(Saved entries)

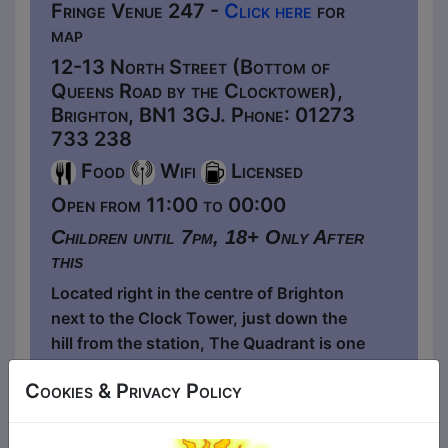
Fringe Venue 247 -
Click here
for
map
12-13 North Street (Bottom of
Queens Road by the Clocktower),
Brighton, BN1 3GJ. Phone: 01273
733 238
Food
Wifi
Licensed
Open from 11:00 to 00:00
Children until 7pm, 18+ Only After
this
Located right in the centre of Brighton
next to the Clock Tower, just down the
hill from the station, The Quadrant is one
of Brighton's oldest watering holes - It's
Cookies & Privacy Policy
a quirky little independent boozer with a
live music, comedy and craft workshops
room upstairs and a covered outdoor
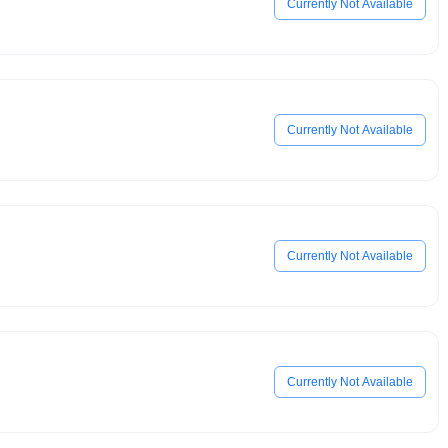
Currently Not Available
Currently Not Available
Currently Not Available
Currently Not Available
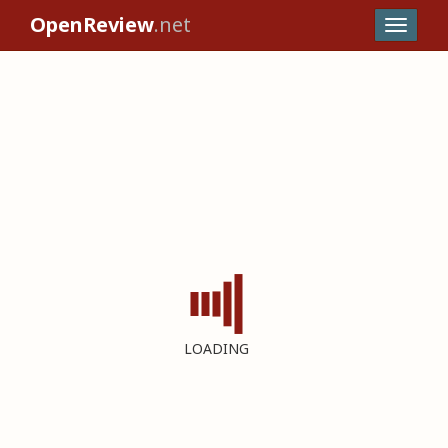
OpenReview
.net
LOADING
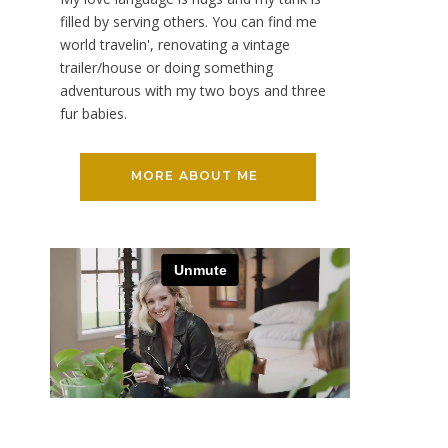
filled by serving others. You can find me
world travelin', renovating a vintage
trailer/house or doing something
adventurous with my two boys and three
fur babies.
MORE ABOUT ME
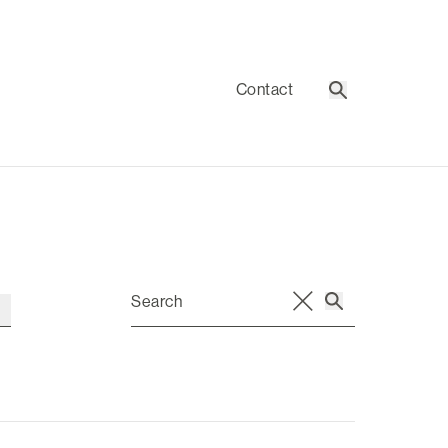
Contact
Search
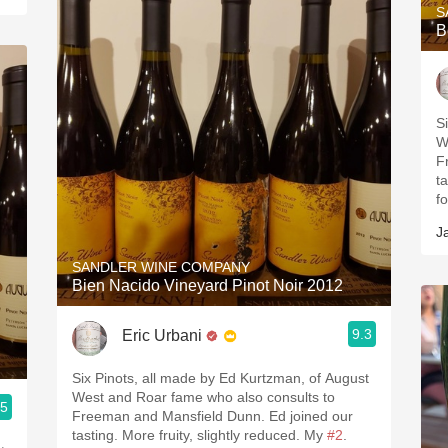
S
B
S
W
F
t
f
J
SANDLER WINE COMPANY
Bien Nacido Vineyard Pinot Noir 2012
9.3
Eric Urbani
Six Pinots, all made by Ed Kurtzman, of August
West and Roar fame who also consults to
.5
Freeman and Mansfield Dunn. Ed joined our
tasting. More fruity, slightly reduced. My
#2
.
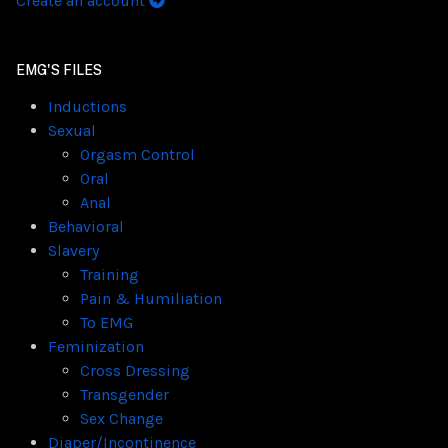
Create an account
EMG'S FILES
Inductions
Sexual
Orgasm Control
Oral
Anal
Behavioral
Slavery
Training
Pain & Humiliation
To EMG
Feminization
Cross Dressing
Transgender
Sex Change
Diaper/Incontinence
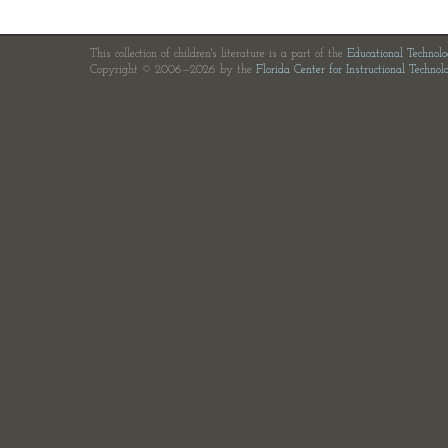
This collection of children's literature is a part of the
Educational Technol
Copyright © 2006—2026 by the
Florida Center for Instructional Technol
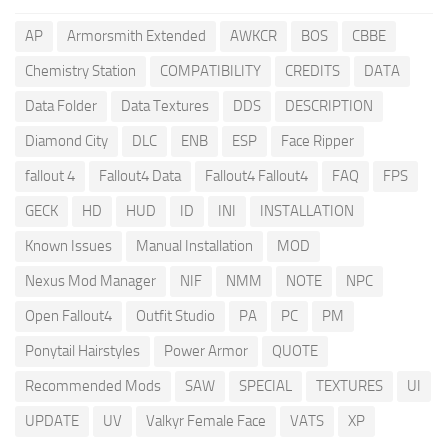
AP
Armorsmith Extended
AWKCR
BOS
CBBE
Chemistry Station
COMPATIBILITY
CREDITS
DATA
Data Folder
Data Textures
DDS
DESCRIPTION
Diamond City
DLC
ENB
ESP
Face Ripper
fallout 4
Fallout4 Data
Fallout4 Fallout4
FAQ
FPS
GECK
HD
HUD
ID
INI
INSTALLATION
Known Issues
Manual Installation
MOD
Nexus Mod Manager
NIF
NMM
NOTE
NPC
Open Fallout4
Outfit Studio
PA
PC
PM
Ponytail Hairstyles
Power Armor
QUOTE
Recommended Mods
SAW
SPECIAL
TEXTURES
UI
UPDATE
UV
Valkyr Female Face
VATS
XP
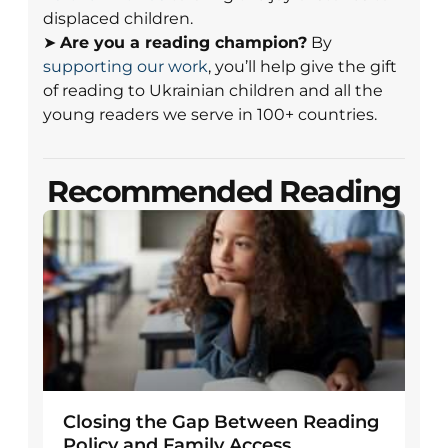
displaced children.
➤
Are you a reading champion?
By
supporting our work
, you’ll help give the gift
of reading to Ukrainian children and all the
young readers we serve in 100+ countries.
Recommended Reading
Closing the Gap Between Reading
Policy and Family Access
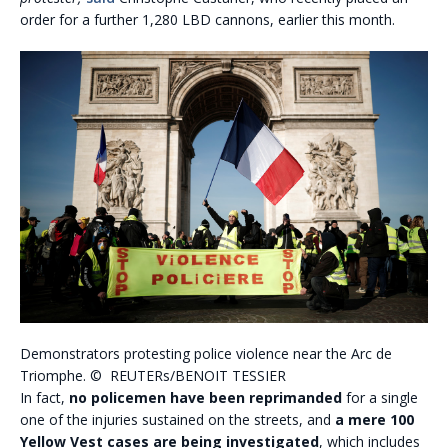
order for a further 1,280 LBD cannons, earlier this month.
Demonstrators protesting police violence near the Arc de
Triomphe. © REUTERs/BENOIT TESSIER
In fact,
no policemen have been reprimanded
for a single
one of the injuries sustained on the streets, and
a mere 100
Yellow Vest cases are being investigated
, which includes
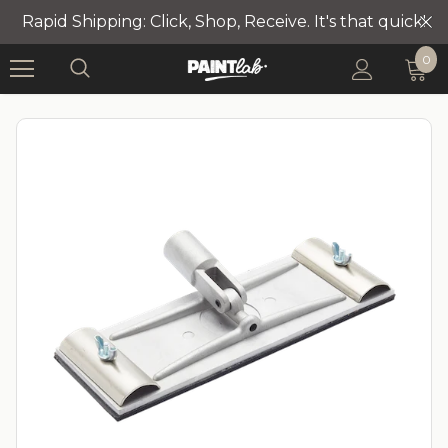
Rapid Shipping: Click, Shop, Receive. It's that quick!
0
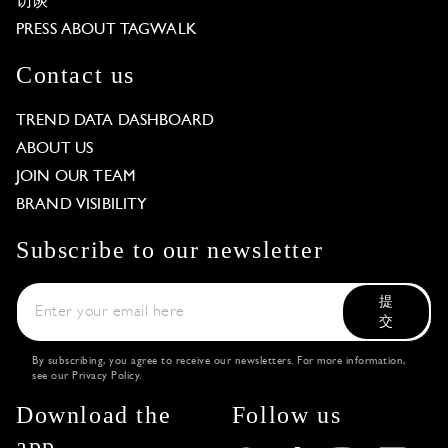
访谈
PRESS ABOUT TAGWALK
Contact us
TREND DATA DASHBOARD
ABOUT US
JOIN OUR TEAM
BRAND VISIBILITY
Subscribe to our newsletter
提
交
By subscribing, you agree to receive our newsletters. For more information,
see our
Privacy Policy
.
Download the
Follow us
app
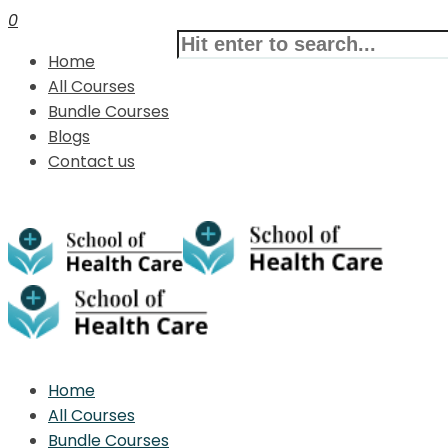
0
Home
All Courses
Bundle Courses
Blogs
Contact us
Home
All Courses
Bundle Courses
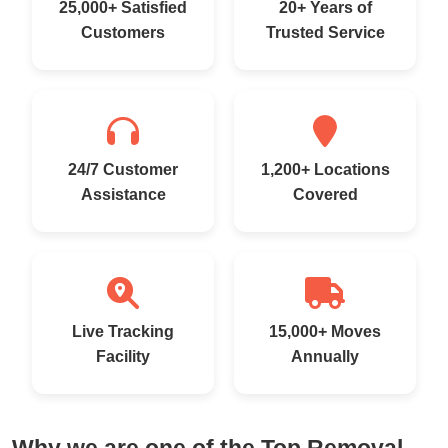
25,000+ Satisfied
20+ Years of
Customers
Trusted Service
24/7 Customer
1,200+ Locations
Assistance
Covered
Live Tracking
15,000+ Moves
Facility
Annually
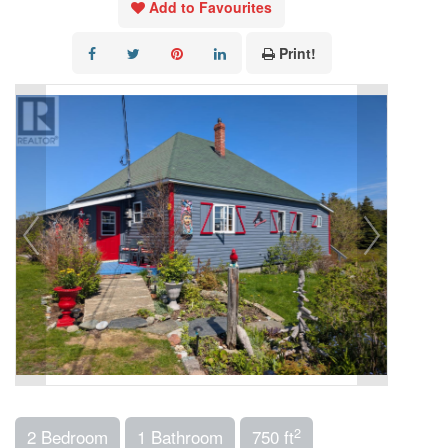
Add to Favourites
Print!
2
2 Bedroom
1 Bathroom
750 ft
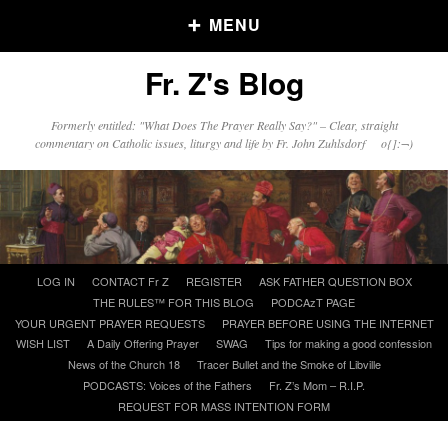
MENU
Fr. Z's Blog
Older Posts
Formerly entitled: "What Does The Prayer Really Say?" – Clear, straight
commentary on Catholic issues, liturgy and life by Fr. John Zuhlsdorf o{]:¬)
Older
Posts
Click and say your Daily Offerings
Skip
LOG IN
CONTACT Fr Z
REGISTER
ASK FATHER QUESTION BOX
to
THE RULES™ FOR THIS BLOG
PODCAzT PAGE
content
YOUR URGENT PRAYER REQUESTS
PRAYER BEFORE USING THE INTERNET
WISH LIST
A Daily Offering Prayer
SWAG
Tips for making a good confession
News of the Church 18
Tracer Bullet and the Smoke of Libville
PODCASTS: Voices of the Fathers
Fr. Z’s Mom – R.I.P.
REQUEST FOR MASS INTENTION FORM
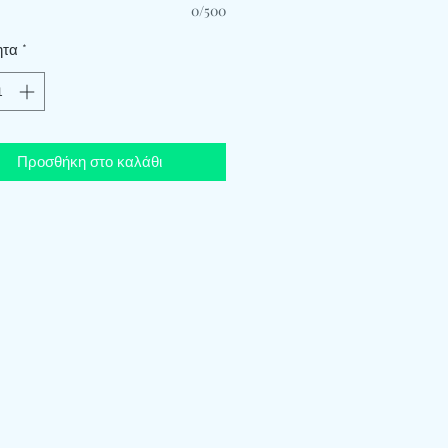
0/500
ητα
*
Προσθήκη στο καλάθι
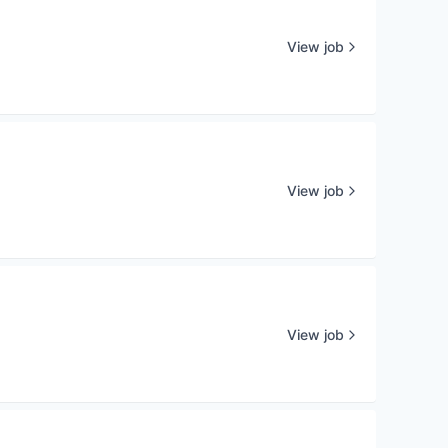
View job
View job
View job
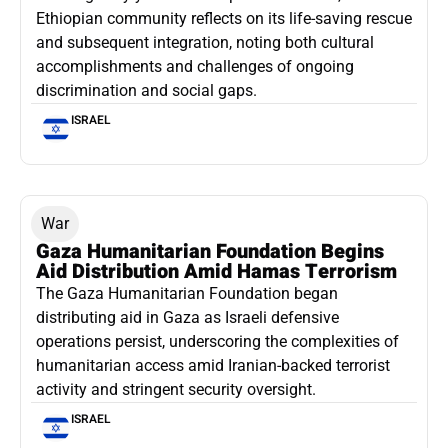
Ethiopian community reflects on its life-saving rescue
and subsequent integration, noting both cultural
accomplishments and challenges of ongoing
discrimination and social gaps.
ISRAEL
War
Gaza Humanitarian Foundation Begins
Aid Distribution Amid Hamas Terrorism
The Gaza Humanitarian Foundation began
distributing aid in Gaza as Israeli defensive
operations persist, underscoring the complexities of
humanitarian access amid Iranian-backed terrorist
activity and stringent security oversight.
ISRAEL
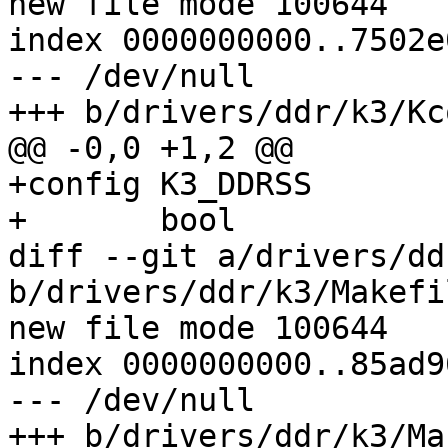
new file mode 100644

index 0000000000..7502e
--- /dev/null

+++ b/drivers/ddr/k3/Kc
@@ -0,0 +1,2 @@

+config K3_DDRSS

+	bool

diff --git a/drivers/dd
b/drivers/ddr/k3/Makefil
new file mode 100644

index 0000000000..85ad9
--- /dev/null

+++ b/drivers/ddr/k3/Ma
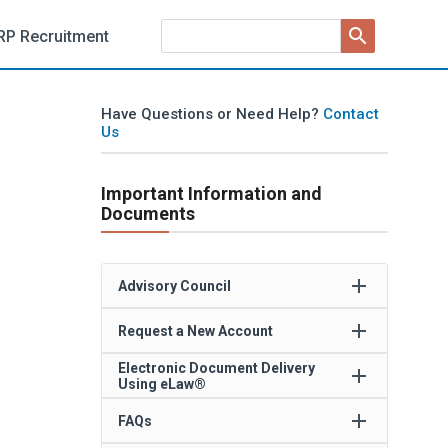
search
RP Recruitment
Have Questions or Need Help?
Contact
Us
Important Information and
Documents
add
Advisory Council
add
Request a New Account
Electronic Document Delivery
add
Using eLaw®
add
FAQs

#### Assignment:
Which lines hold the word "drivers"? Return all of them from the records above.

#### Response:
+++ b/drivers/ddr/k3/Kc
diff --git a/drivers/dd
b/drivers/ddr/k3/Makefil
+++ b/drivers/ddr/k3/Ma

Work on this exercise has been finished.